If your "adjusted net income" is £100,000 or more, you lose £1 of your personal allowance for every £2 of income over £100,000 until it is gone. So, for 2013/14, if your adjusted net income is £118,880, you will have no personal allowance. Take a look here for information on how to calculate your adjusted net income.

The car benefit is based on the C02 emissions and the list price of the car when new. It will be added to your income to determine what your adjusted net income is for the purposes of calculating your entitlement to the personal allowance. There is a car benefit calculator here.

I hope this helps but let me know if you have any further questions.
Customer: replied 4 years ago.

Sorry, not sure my question is answered. i understand that with a salary of £100,000 and over your tax free allowance reduces by £1 for every £2 of income.


In my case for 2010/11 I earned £105,938 (should have been £30,396 tax) Plus i had a car with a p11d value of £22,762 (£9104.80 in tax). Therefore total tax bill is £39,501.


HMRC claim i owe £43,420.60. This is due to them charging me the £9104.80 for the car and reducing my tax free allowance (as they have added the P11d value to my total income). Hence they have double dipped. Surely this isnt right and they should reduce your tax free allowance or charge you the full amout in tax at the back end (or a blend to recieve the total tax). Not both???

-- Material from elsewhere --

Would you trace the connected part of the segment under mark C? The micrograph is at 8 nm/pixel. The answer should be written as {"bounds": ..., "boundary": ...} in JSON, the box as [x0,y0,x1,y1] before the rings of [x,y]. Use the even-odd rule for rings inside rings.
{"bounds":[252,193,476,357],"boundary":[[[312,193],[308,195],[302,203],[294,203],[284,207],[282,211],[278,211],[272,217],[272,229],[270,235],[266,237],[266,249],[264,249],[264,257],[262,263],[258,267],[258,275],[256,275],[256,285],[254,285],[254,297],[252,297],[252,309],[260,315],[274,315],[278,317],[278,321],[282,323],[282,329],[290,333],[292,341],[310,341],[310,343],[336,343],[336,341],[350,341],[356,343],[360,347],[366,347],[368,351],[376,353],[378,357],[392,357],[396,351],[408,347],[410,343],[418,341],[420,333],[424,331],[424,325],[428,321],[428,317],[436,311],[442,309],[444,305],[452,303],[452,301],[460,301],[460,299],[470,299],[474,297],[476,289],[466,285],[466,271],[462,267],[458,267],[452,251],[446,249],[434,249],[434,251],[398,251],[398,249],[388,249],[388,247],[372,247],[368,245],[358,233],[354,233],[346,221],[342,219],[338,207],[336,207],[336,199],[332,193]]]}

Can you tell me what the tax figure as shown on your 2010/11 P60 is please.
Customer: replied 4 years ago.

sorry it is the 2011/ 12 tax year

Pay(p60) - £105,938 (Tax Paid detailed on p60) - £38,374.80

addditional amount paid following self assessment of £2791.20 (total tax paid = £41,166)


P11d value of car = £22,762 (£9104.80 income tax)


HMRC claim i owe a total of £43,420.60.


Leave this with me for a few minutes while I do some calculations.

There has been no double dipping. Your taxable benefits are taken into account when determining your entitlement to all or part or none of the personal allowance. The fact that the car benefit may have been in your tax code does not mean that you have been taxed twice on it, once through the tax code and then through self-assessment. That would be completely untenable and it has simply not happened.


The amount of tax shown on your P60 will have taken account of the car benefit if it was in your tax code. That tax deduction figure is deducted from your overall liability to arrive at the net underpayment or overpayment.


Your income in 2011/12 was £128,700 (£105,938 + £22,762). The point at which you lost entitlement to the personal allowance in 2011/12 was at an income level of £114,950. The personal allowance was £7,475 for 2010/11.


On an income of £128,700 with no deductions, you should have paid income tax of £44,480 as you will see if you use the calculator here. You deduct from that the tax shown as deducted on your P60 which was £38,374.80 and you are left owing £6,105.40. You appear to have paid an additional £2,791.20 which reduces the underpayment to £3,314.20.

You say the tax office say your total liability is £43,420.60 as opposed to my calculation of £44,480. The difference may be caused by gift aid relief or pension contribution relief. Those will reduce your overall tax liability. If the figure of £43,420.60 is correct, then you still owe £2,254.60.

Underpayments occur for many reasons, the main one being an incorrect tax code. I suspect that you had a personal allowance in your tax code for 2011/12. The car benefit may not have been spot on either. Tax codes should be checked before the start of a tax year. If a tax code is incorrect, the tax deductions will be incorrect.